Return the records, each one exactly as written.

# # # #

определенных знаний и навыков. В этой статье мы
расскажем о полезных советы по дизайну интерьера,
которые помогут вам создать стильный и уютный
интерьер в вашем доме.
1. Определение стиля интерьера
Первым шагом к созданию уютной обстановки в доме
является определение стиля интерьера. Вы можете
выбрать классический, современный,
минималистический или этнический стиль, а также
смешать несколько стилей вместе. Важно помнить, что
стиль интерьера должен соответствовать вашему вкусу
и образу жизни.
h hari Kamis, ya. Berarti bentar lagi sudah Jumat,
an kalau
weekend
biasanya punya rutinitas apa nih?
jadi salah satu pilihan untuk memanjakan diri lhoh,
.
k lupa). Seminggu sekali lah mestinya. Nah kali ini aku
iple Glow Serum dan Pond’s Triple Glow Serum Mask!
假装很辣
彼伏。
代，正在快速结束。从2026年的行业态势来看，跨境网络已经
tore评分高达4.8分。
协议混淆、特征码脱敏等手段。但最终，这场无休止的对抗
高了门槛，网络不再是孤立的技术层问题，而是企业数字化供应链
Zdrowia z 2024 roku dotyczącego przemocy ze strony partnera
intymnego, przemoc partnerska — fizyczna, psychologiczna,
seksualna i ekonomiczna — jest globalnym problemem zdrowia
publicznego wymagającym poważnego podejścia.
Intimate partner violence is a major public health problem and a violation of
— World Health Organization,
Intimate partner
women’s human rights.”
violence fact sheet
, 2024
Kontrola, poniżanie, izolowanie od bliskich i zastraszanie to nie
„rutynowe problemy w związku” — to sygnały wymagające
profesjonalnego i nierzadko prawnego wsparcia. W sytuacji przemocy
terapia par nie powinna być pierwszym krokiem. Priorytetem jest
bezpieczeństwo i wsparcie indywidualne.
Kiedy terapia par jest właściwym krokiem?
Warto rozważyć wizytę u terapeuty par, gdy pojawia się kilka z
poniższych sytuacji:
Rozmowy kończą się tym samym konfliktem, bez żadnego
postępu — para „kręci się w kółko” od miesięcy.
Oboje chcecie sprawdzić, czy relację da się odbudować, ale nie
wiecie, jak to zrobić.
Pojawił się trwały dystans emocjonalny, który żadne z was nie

# # # #

Exercise result:
определенных знаний и навыков. В этой статье мы
расскажем о полезных советы по дизайну интерьера,
которые помогут вам создать стильный и уютный
интерьер в вашем доме.
1. Определение стиля интерьера
Первым шагом к созданию уютной обстановки в доме
является определение стиля интерьера. Вы можете
выбрать классический, современный,
минималистический или этнический стиль, а также
смешать несколько стилей вместе. Важно помнить, что
стиль интерьера должен соответствовать вашему вкусу
и образу жизни.
h hari Kamis, ya. Berarti bentar lagi sudah Jumat,
an kalau
weekend
biasanya punya rutinitas apa nih?
jadi salah satu pilihan untuk memanjakan diri lhoh,
.
k lupa). Seminggu sekali lah mestinya. Nah kali ini aku
iple Glow Serum dan Pond’s Triple Glow Serum Mask!
假装很辣
彼伏。
代，正在快速结束。从2026年的行业态势来看，跨境网络已经
tore评分高达4.8分。
协议混淆、特征码脱敏等手段。但最终，这场无休止的对抗
高了门槛，网络不再是孤立的技术层问题，而是企业数字化供应链
Zdrowia z 2024 roku dotyczącego przemocy ze strony partnera
intymnego, przemoc partnerska — fizyczna, psychologiczna,
seksualna i ekonomiczna — jest globalnym problemem zdrowia
publicznego wymagającym poważnego podejścia.
Intimate partner violence is a major public health problem and a violation of
— World Health Organization,
Intimate partner
women’s human rights.”
violence fact sheet
, 2024
Kontrola, poniżanie, izolowanie od bliskich i zastraszanie to nie
„rutynowe problemy w związku” — to sygnały wymagające
profesjonalnego i nierzadko prawnego wsparcia. W sytuacji przemocy
terapia par nie powinna być pierwszym krokiem. Priorytetem jest
bezpieczeństwo i wsparcie indywidualne.
Kiedy terapia par jest właściwym krokiem?
Warto rozważyć wizytę u terapeuty par, gdy pojawia się kilka z
poniższych sytuacji:
Rozmowy kończą się tym samym konfliktem, bez żadnego
postępu — para „kręci się w kółko” od miesięcy.
Oboje chcecie sprawdzić, czy relację da się odbudować, ale nie
wiecie, jak to zrobić.
Pojawił się trwały dystans emocjonalny, który żadne z was nie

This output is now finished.